His first movie score, for Elia Kazan’s “A Streetcar Named Desire,” in 1951 won him an Academy Award nomination, and he was eventually nominated 13 more times. 
He wrote the music for dozens of leading films, including “Death of A Salesman” (1951), “Viva Zapata!” (1952), “The Rose Tattoo” (1955), “The Rainmaker” (1956), “Stage Struck” (1958), “The Sound and the Fury” (1959), “Spartacus” (1960), “Cleopatra” (1963), “Cheyenne Autumn” (1964), The Agony and the Ecstasy (1965), Who’s Afraid of Virginia Woolf (1968), 2001: A Space Odyssey, “The Shoes of the Fisherman” (1969), “Willard” (1971), “Dragonslayer” (1981), “Prizzi’s Honor” (1985), “Good Morning, Vietnam” (1987), and “The Last Butterfly” (1990).

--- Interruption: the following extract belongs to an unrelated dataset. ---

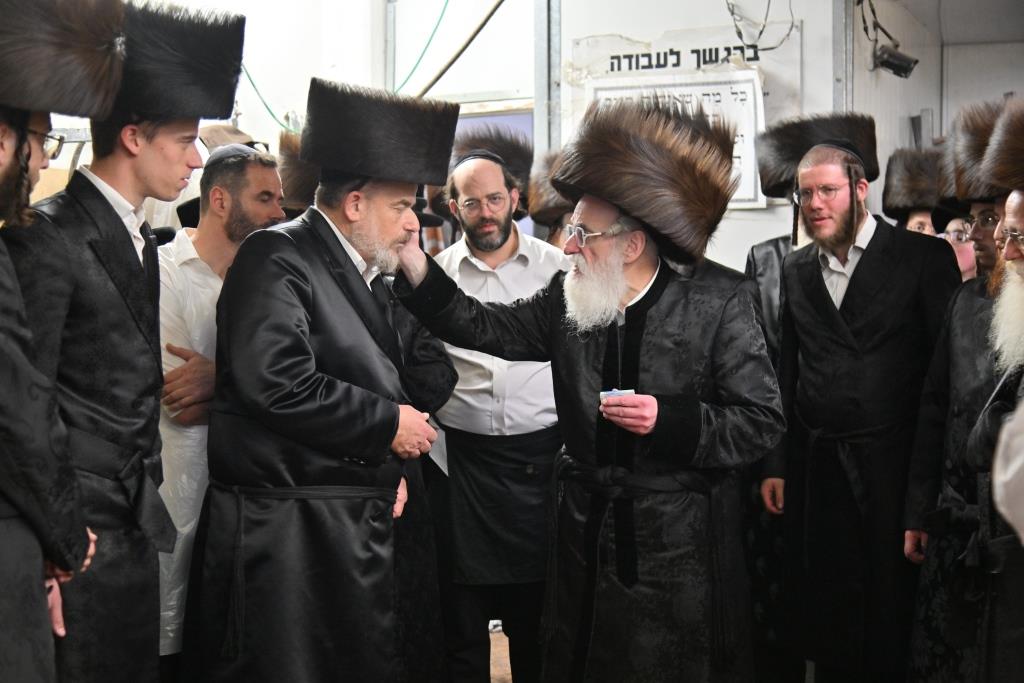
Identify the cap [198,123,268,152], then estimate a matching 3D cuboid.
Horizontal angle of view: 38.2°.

As a young musician, John Williams played piano in North’s orchestras.  “For those of us coming of age in the 1950s, and seriously interested in film music, Alex North was an inspiration, a role model and a hero,” Williams wrote the foreword to Sanya Henderson’s 2003 biography, “Alex North, Film Composer.” “He was then and remains so today.”
North also wrote much music for TV and won an Emmy for the score to “Rich Man, Poor Man” in 1976. In 1949 he wrote the music for Broadway’s “Death of A Salesman.” He won a Golden Globe for his score for “The Shoes of the Fisherman.” 
North's song, "Unchained Melody," from the film “Unchained,” became a pop music classic. More than 1,500 different recordings of  “Unchained Melody” have been made by more than 670 artists. In 1955, when it first appeared, three versions of the song (by Les Baxter, Al Hibbler, and Roy Hamilton) made the Billboard Top 10. Probably the best-known version, however, was by the Righteous Brothers.
North may have been introduced to Ridgefield through Marthe Krueger, a noted dancer in the 30s and 40s, who in 1942 opened the Marthe Krueger School of Dance on Branchville Road. North and she had collaborated on three dance pieces, and Kruger invited him to teach at her school.
North bought a home here in 1950 and continued to use it until the early 1960s. In 1954, he made some local news when he joined his neighbor, Time magazine chief Henry Luce, and Ridgebury conservationist Daniel M. McKeon in successfully suing the town to stop a development along Great Hill Road.
He died in 1991 at the age of 80 in Los Angeles. John Williams offered a eulogy at his funeral.